代码之家 › 专栏 › 技术社区 › TCCV

Regex替换嵌套令牌

regex java

TCCV · 技术社区 · 9 年前

我需要采用正则表达式模式并用程序转义大括号。输入正则表达式将匹配以下模式(标记前、标记后和标记之间的文本):

&{token1}
&{token1}&{token2}&{tokenN...}
&{token1&{token2&{tokenN...}}}

到目前为止,除了嵌套标记之外,我对所有内容都很满意。这就是我所拥有的。

regex = regex.replaceAll("(&)(\\{)([^{}]+)(\\})", "$1\\\\$2$3\\\\$4");

我也尝试过使用迭代和递归,但我遇到的问题是,一旦最里面的标记被转义,它就会打乱匹配。

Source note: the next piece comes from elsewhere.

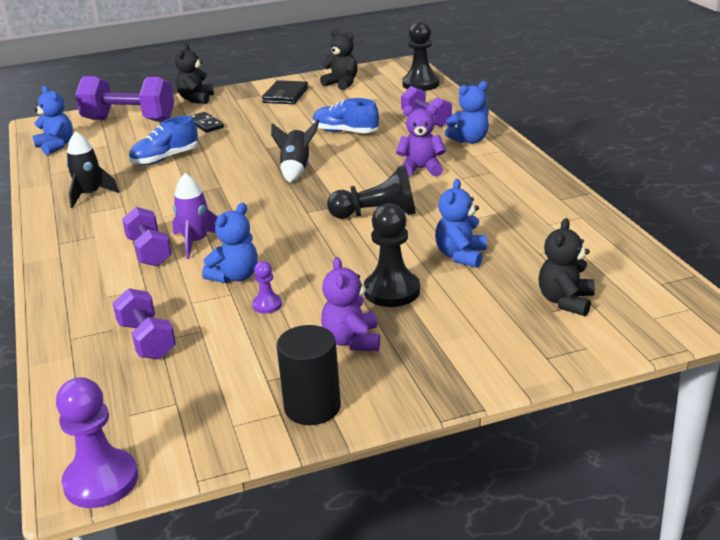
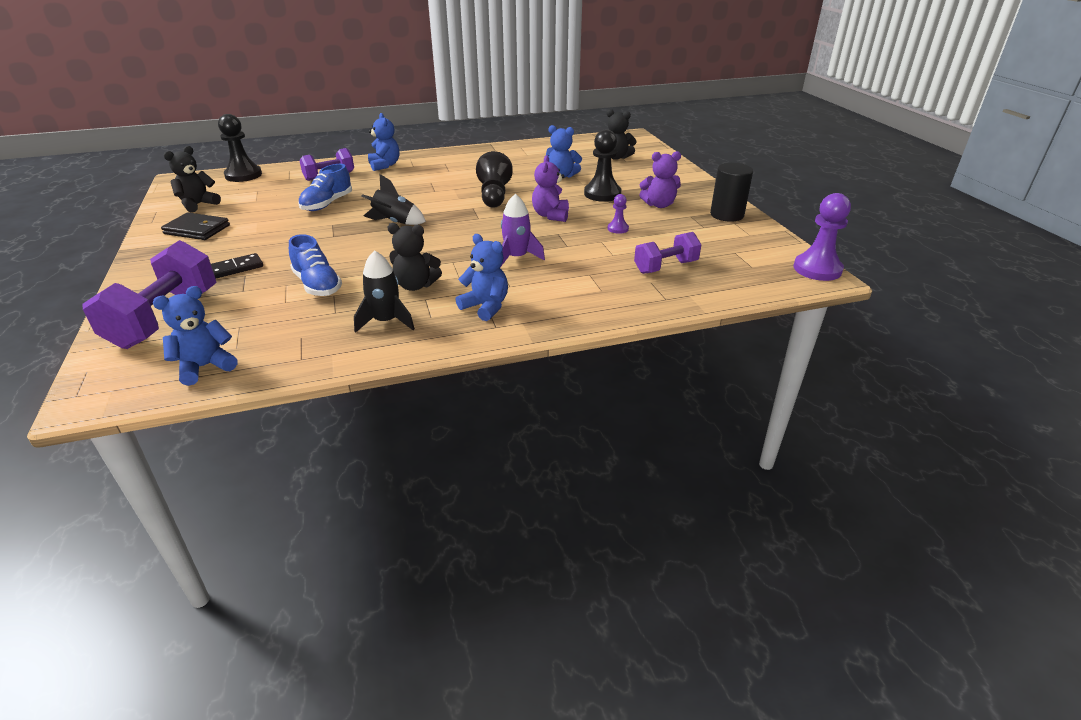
camera: 90 degrees left, 5 degrees up
(149, 252) = (528, 277): purple dumbbell -> none
(196, 99) = (142, 278): black teddy bear -> black teddy bear (415, 285)
(235, 276) = (577, 240): blue teddy bear -> blue teddy bear (485, 307)
(421, 169) = (426, 181): purple teddy bear -> purple teddy bear (550, 215)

我尝试过负面的外观,但这并没有达到我的预期。它将只匹配/替换最里面的令牌。

regex = regex.replaceAll("(&)(\\{)([^(?<!\\\\{)|(?<!\\\\})]+)(\\})", "$1\\\\$2$3\\\\$4");

有什么建议吗?提前感谢。

编辑:示例输入/输出

&{token1}   //input
&\{token1\} //output

&{token1}&{token2}&{tokenN...}        //input
&\{token1\}&\{token2\}&\{tokenN...\}  //output

&{token1&{token2&{tokenN...}}}        //input
&{token1&{token2&\{tokenN...\}}}      //output
&\{token1&\{token2&\{tokenN...\}\}\}  //expected output

//To throw a wrench into it, normal quantifiers should not be escaped
text{1,2}&{token1&{token2&{tokenN...}}}        //input
text{1,2}&{token1&{token2&\{tokenN...\}}}      //output
text{1,2}&\{token1&\{token2&\{tokenN...\}\}\}  //expected output

编辑2:此过程之外发生的情况示例:标记将被解析为文本,最后,它应该是一个有效的正则表达式。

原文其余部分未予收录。